By driving the semiconductor lasers, it is possible to control each semiconductor laser to the most suitable temperature, which is different from each other, through the heat sink. If the temperatures of the plurality of semiconductor lasers are controlled to be different from each other in this manner, the oscillation wavelengths of the respective semiconductor lasers will be different from each other, and problems such as beats will not occur.

Further, in the above embodiment, a case has been described in which a semiconductor laser is used as the semiconductor element, but instead of the semiconductor laser, a plurality of other semiconductor elements having different optimum operating concentrations are used in the above apparatus at operating temperatures. It is also possible to control the temperature so that each semiconductor element reaches the optimum temperature for operation by attaching it to a heat sink and generating a flow of heat within the heat sink using the electronic cooling element as described above. In any case, according to the apparatus of the present invention, only one temperature control element is provided for a plurality of semiconductor elements, and
Since all semiconductor elements can be controlled to different temperatures at the same time, great effects can be achieved at low cost.

Note that the flow of heat generated by the temperature control element is not limited to circulating within the heat sink as described above; for example, when the circulating temperature at which the device is used is approximately constant, a heat conductive member One end is cooled to a constant temperature, and a plurality of semiconductor elements are mounted on a heat conductive member so that the distances to the temperature control element are different from each other, so that the temperature of the semiconductor elements decreases in the order of distance from the temperature control element. It is also possible to control the Further, the cooling element used as the temperature control element is not limited to the electronic cooling element, and a heater may be used instead of the cooling element. It goes without saying that the number and arrangement of semiconductor elements, the shape of the heat conductive member, etc. are not limited to those described above, and may be set arbitrarily.

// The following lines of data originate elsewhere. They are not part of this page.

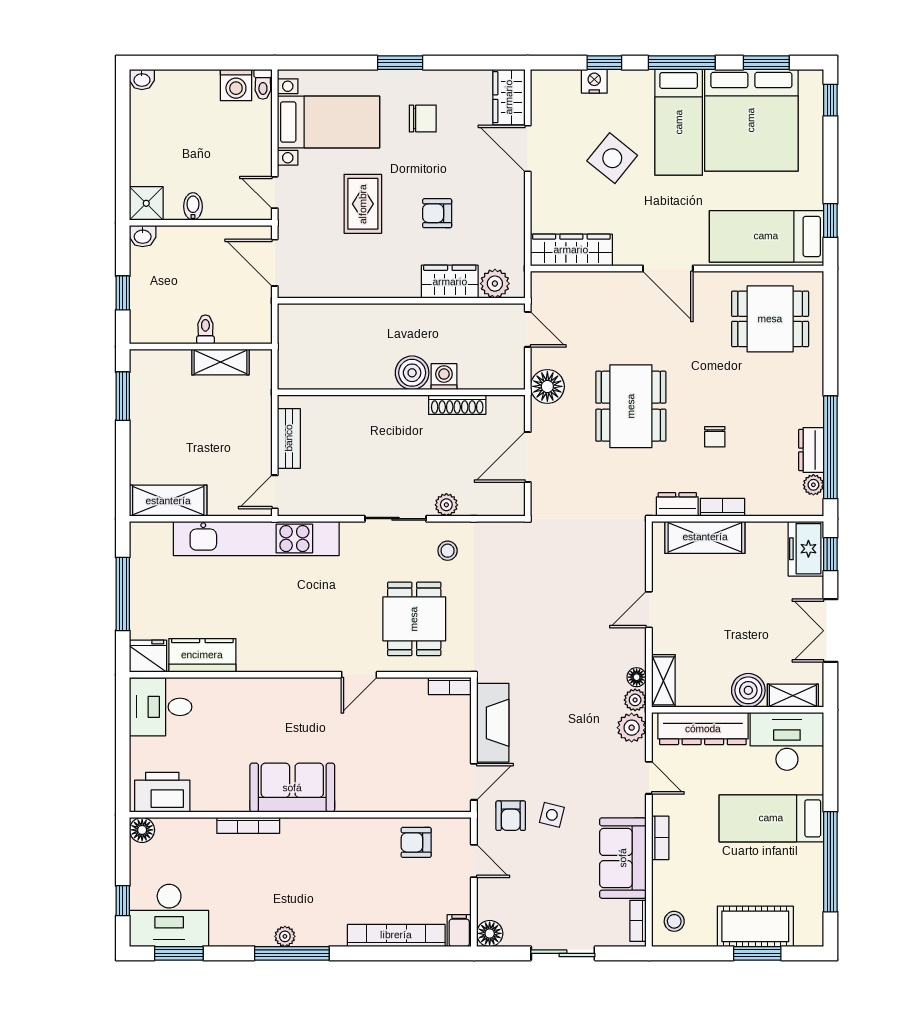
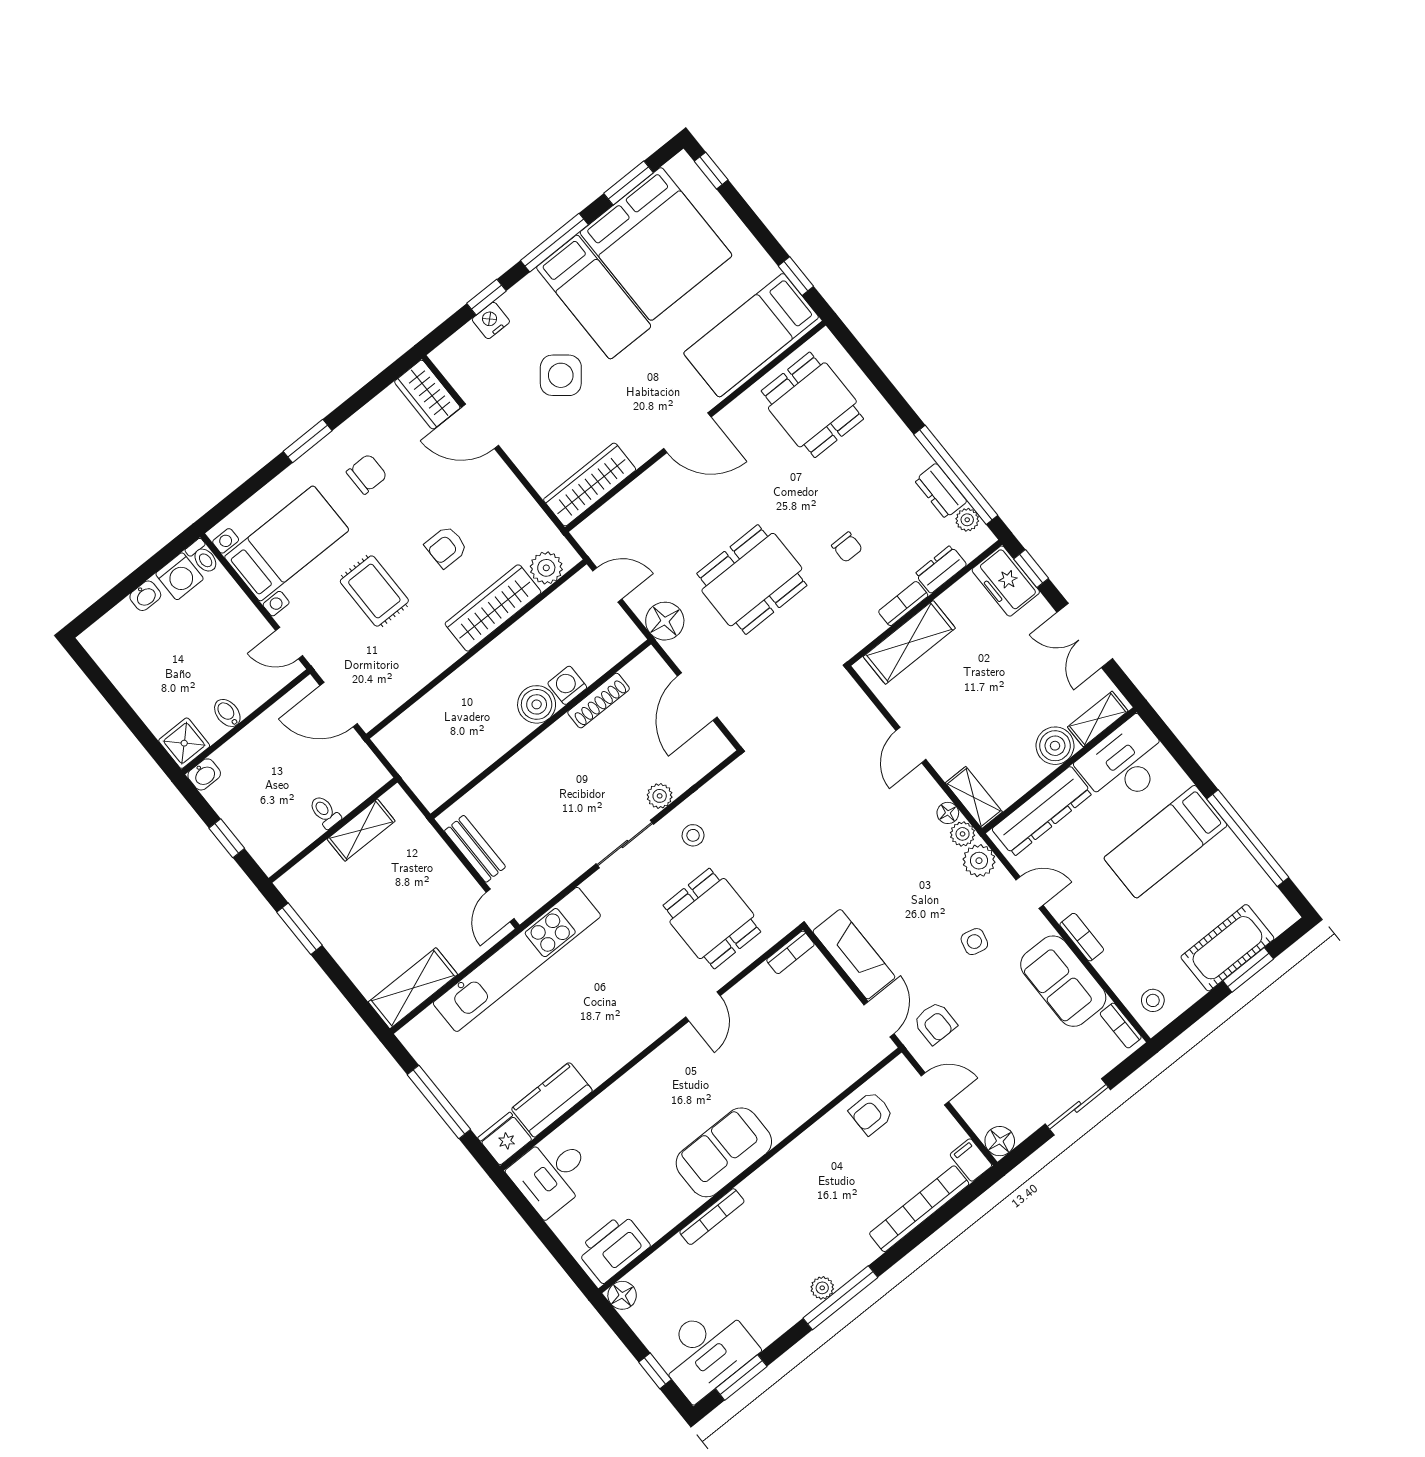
washbasin: (142, 79) -> (145, 596), moved
wardrobe: (450, 282) -> (493, 608), width x1.50
dining table: (770, 319) -> (812, 405), turned 90
dining table: (631, 406) -> (752, 580), turned 90
dresser: (677, 504) -> (941, 569), moved
side table: (552, 815) -> (974, 942), moved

(Effects of the Invention) As explained above, according to the semiconductor element temperature control device of the present invention, a plurality of semiconductor elements are attached to a block-shaped heat conductive member, and a part of the heat conductive member is provided with an electronic cooling element, etc. By providing a temperature control element to generate a heat flow within the heat conduction member, it is possible to control multiple semiconductor elements to different temperatures with one temperature control element, and with a low manufacturing cost device, It becomes possible to control different temperatures of a plurality of semiconductor elements very easily.

[Brief explanation of drawings]

FIG. 1 is a perspective view showing the structure of a semiconductor element temperature control device according to an embodiment of the present invention, and FIG. 2 is a schematic diagram for explaining the flow of heat in the device of the above embodiment. 1.2.3...Semiconductor laser 4...Heat sink 5...Electronic cooling element first
Figure 2

Claims (1)

[Claims] It consists of a block-shaped heat conductive member to which a plurality of semiconductor elements are attached, and a temperature control element that is provided in a part of the heat conductive member and causes a flow of heat within the heat conductive member,
A semiconductor element temperature control device characterized in that the temperature of the plurality of semiconductor elements is made to be different from each other by the heat flow.